Kathryn Montalbano: This week, the Bangladeshi government has pushed to retain the state’s Islamic status, a move that requires an amendment to the constitution that originally declared Bangladesh secular and independent from Pakistan in 1971.  Bangladesh’s path to independence could almost be credited to Indian Muslims, who sought reprieve from social and political marginalization in 1947 for their new state, Pakistan.

Newly independent Bangladesh was intended to serve as an egalitarian nation in which Muslims, Buddhists, Christians, and Hindus could peacefully coexist.  However, in 1988, a military ruler declared the state Islamic; yet codification of Islam as the state religion did not significantly affect the secular legal system, founded on British common law.

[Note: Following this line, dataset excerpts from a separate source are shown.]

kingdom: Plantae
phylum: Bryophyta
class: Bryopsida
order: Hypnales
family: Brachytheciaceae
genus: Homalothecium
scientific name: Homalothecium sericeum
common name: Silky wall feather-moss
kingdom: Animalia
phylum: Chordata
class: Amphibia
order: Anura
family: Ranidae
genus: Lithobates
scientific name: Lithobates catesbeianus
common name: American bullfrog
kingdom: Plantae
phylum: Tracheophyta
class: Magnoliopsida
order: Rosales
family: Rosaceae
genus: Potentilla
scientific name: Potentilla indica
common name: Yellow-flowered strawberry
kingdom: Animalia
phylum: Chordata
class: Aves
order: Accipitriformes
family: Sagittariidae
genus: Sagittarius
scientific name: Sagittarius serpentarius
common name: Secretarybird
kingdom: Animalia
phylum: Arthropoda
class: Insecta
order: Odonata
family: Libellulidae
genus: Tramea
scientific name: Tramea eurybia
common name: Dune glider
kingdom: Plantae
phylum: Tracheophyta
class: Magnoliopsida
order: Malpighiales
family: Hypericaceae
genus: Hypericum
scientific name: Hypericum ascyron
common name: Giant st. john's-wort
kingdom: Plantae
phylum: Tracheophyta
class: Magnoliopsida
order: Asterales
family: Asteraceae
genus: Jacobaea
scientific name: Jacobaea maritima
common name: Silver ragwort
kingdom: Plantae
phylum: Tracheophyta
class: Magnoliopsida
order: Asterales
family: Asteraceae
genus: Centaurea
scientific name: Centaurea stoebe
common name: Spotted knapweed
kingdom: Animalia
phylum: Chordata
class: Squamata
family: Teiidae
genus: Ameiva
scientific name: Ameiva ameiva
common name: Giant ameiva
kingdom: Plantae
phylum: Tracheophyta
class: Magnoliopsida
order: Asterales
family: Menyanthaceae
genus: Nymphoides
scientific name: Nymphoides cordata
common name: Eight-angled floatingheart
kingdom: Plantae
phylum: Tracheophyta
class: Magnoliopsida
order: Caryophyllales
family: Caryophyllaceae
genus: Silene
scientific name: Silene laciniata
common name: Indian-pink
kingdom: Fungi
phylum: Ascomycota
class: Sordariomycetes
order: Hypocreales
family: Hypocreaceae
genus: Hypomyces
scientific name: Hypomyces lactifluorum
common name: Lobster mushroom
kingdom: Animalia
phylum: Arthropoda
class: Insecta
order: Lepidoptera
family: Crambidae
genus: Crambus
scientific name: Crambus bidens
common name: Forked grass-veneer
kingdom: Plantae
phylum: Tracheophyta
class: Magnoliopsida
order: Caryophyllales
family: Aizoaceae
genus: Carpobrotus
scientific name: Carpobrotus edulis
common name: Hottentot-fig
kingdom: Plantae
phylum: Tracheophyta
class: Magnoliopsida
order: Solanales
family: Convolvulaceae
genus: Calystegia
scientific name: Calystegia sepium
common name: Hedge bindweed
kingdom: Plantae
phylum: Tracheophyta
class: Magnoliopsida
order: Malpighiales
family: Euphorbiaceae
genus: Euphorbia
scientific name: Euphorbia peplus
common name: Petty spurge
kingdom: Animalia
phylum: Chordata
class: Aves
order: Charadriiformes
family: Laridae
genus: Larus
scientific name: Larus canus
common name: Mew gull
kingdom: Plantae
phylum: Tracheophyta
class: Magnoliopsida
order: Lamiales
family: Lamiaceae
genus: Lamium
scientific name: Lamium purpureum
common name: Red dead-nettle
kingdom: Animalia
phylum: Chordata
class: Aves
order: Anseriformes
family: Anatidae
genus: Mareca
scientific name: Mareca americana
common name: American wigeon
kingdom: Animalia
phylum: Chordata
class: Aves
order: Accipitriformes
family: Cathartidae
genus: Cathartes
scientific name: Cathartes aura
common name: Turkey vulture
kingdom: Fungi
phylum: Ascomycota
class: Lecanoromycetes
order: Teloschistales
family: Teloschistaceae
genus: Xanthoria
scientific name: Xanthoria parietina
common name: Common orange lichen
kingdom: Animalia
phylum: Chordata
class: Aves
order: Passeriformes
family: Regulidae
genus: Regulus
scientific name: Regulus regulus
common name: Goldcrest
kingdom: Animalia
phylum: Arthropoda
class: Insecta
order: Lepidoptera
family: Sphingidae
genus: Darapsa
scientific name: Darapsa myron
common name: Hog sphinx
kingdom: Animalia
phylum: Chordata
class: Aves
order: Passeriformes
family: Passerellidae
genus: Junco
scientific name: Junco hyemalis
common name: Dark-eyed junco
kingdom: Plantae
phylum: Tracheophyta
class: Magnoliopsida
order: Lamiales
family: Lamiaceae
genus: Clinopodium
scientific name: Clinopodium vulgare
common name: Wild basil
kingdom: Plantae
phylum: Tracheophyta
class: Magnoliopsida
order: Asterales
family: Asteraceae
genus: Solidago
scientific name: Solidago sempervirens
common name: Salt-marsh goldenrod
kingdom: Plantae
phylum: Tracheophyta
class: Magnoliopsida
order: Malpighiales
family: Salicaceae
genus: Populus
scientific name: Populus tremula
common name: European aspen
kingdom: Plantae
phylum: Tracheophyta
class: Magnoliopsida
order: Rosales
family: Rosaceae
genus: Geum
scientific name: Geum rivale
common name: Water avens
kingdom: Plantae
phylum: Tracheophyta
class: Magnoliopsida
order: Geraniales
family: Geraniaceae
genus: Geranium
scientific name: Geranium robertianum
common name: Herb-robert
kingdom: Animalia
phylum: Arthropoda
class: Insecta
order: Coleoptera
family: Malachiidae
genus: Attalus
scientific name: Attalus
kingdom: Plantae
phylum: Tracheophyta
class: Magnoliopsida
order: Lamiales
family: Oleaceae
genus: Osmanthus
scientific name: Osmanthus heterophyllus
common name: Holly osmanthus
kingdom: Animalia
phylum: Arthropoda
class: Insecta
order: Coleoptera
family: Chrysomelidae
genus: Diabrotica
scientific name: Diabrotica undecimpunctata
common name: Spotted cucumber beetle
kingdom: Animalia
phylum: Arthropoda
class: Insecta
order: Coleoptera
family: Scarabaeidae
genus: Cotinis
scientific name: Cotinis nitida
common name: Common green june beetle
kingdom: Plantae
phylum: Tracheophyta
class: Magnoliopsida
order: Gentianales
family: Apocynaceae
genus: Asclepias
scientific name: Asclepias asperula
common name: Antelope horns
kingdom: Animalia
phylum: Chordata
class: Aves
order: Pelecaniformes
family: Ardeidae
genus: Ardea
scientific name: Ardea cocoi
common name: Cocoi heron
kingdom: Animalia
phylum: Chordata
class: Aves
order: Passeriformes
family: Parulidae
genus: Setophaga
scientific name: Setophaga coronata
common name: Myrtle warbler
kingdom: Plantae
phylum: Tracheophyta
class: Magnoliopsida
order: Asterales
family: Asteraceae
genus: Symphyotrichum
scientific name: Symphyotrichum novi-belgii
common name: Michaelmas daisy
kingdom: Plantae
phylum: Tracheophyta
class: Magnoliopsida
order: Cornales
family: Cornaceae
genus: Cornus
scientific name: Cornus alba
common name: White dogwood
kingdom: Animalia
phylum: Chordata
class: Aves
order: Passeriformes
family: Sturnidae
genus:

Proponents of the declaration of “Islam as the state religion” allege that non-Muslims will still retain preexisting legal rights, embedded in Shiekh Mujibur Rahman’s 1972 constitution which guarantees freedom from faith-based discrimination or persecution.  Following Rahman’s assasination in 1975, General Zia-ur-Rahman undermined the secularist tenets of the constitution with his 1977 Fifth Amendment, which infamously declared “absolute trust and faith in the Almighty Allah.”

Rahman’s daughter and the current Prime Minister of Bangladesh, Sheikh Hasina, stepped back from restoring her father’s vision of secularism and democracy to the troubled state recently (allegedly because of political pressure), but averred religious freedom amidst the pending Islamic state.  Islamist parties–with leverage on a few domestic political issues–are the prime suspects hindering Hasina’s ability to lead Bangladesh to its previous secular foundation.